* ページ抜粋:
• • • • • • •

1.二世帯住宅を建てるなら?平屋と二階建ての違い

二世帯住宅を建てる際、「平屋」と「二階建て」の2つの選択肢が存在します。土地の広さや家族構成などによってどちらが適しているのかは異なるため、まずは平屋と二階建ての違いについて詳しく見ていきましょう。

1-1.必要な土地面積や費用

土地面積や費用の比較表
土地面積費用
平屋延床面積と同じ多くの資材が必要なため、費用が高くなる傾向がある
二階建て単純計算で延床面積の2倍の広さが必要基礎と屋根の面積が少ないため、費用を抑えられる

すべての部屋が同じ階層にある平屋の場合、十分な生活スペースを確保するには、ある程度の土地の面積が必要です。同じ延床面積と仮定した場合、二階がない平屋は、単純に計算して二階建ての倍の広さの土地が必要になります。

また、延床面積が同じ場合、平屋のほうが多くの資材が必要です。加えて敷地面積の確保も求められるため、基本的に平屋のほうが建築費用は高くなります。

しかし、建築費用は間取りや内装などさまざまな要因に左右されるため、一概には言えません。

• • • • • • •

* 記録一覧:
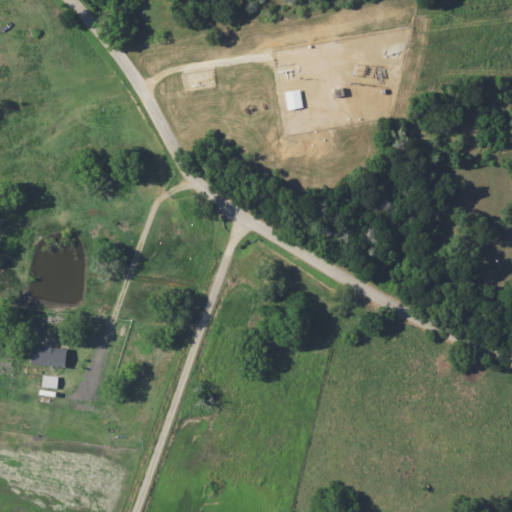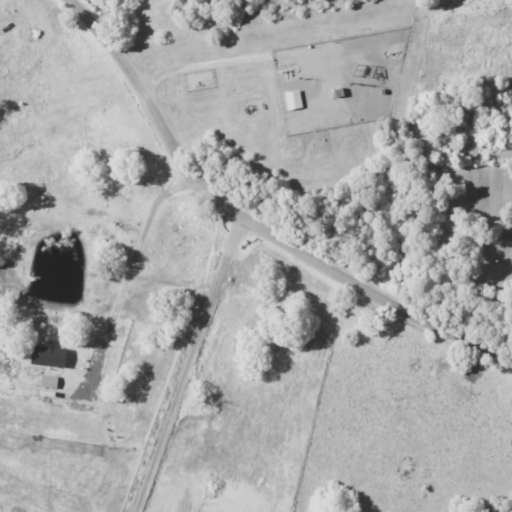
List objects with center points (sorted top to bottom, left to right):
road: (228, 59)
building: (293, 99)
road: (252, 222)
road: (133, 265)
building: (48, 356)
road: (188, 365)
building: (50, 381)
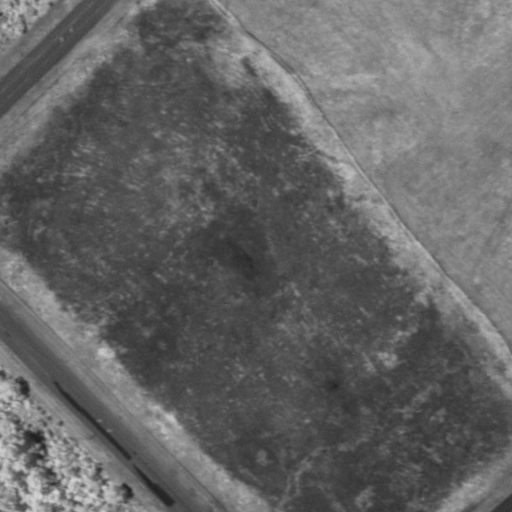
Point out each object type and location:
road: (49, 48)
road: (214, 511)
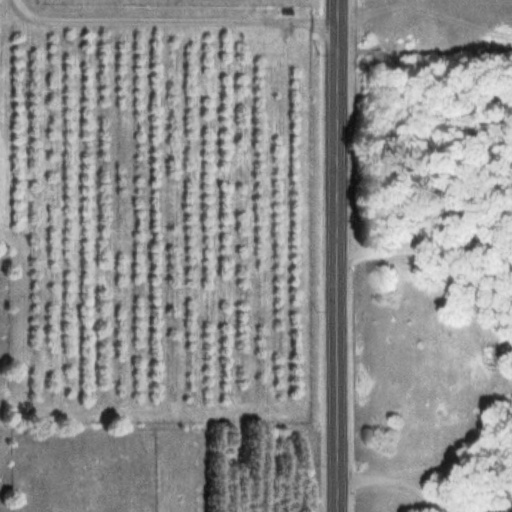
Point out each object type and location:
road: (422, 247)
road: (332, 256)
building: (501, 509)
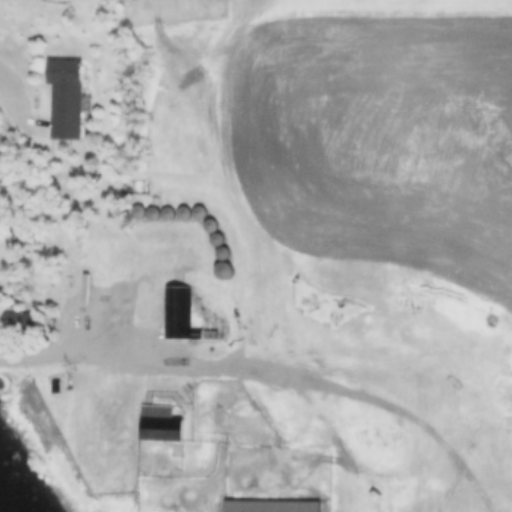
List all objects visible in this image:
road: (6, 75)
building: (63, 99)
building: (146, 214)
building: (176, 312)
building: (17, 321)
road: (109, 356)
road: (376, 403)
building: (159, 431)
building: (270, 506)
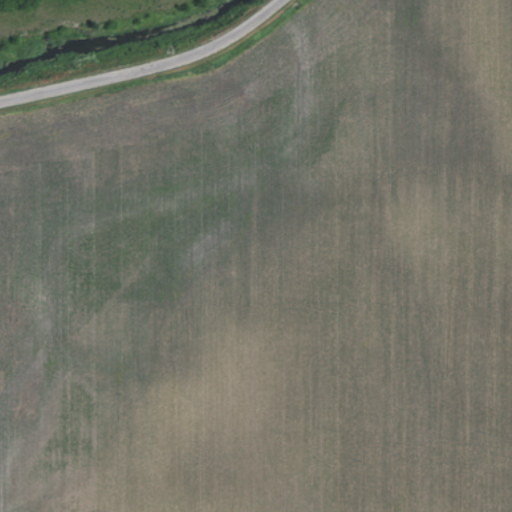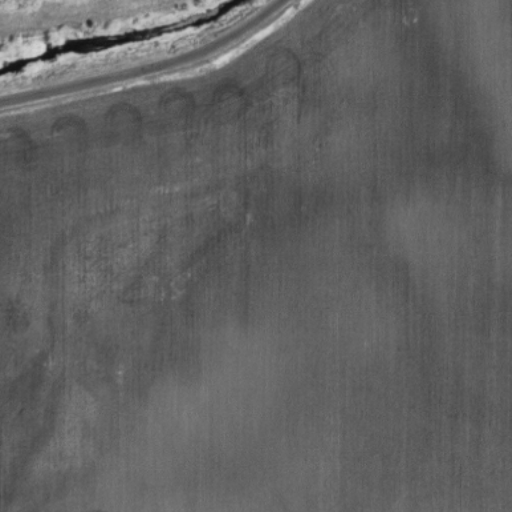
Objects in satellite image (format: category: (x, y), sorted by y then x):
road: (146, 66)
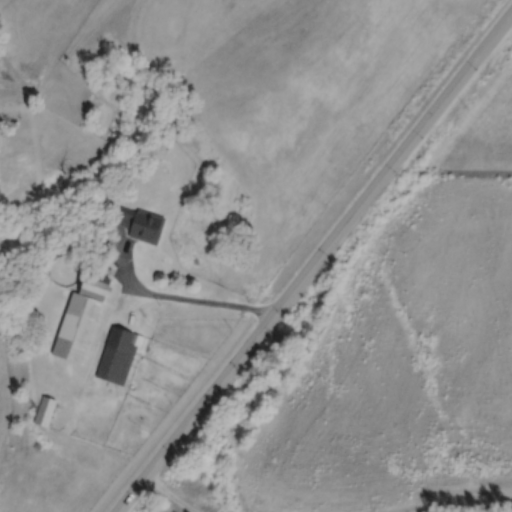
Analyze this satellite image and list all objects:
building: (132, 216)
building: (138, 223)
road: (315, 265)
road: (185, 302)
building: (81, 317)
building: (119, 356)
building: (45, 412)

• • • • • • •

* 取り組む課題:
1/ 二世帯住宅に関する抜粋について、次の問いに答えてください。
(a) 二世帯住宅を建てる際の2つの選択肢は何か。
(b) 延床面積が同じ場合、平屋に必要な土地は二階建てのおよそ何倍か。
(c) 建築費用を左右する要因として挙げられている例を2つ答えよ。
2/ 二世帯住宅に関する抜粋を、最後の文の続きから書き進めてください。

* 演習の解答:
1/
(a) 平屋と二階建て
(b) 2倍（単純計算で倍の広さ）
(c) 間取りと内装

2/
一方、二階建ての場合は比較的狭い土地でも建築可能です。そのため延床面積を確保しやすく、土地選びの幅が広がります。特に都心部や好立地なエリアは、十分な広さの土地の確保が難しいです。これらのエリアで快適に暮らせる部屋数や間取りを確保したいなら、二階建て、あるいは三階建てが適しているでしょう。

1-2.生活動線

生活動線の比較表
生活動線
平屋間取りによっては移動が少なく家事動線が短い
二階建て階段移動によって生活動線が長くなる場合がある

平屋と二階建ては、生活動線にも違いがあります。

平屋の場合、間取りによっては移動が少なく家事動線が短い点が特徴です。
家事動線が短ければ、洗濯や掃除などを効率よく行えます。
ただし、平屋は余剰スペースを確保しにくいため、特に出勤・通学で全員がバタつく朝の時間帯は家事に支障がでてしまうでしょう。

一方、二階建ては階段による上下の移動が発生し、生活動線が長くなる場合があります。それでも、二階建ては上の階にも居住空間をつくれるため、平屋より余剰スペースを確保しやすくなりため、家族同士で動きを妨げ合うことは少ない傾向です。

1-3.階段移動の有無

階段移動の有無による比較表
メリット
平屋階段移動がないため、高齢者や子供がいる家庭でも安心できる
二階建て階段移動はあるものの、家族それぞれのプライバシーを確保しやすくなる

階段移動の有無は、平屋と二階建ての大きな違いといえるでしょう。平屋は階段がないため、高齢者や小さい子供がいる家庭でも安心です。

階段から転落したり、段差につまずいて転倒したりといったリスクを回避できます。すべての部屋がワンフロアにあるので、家族同士のコミュニケーションも生まれやすいです。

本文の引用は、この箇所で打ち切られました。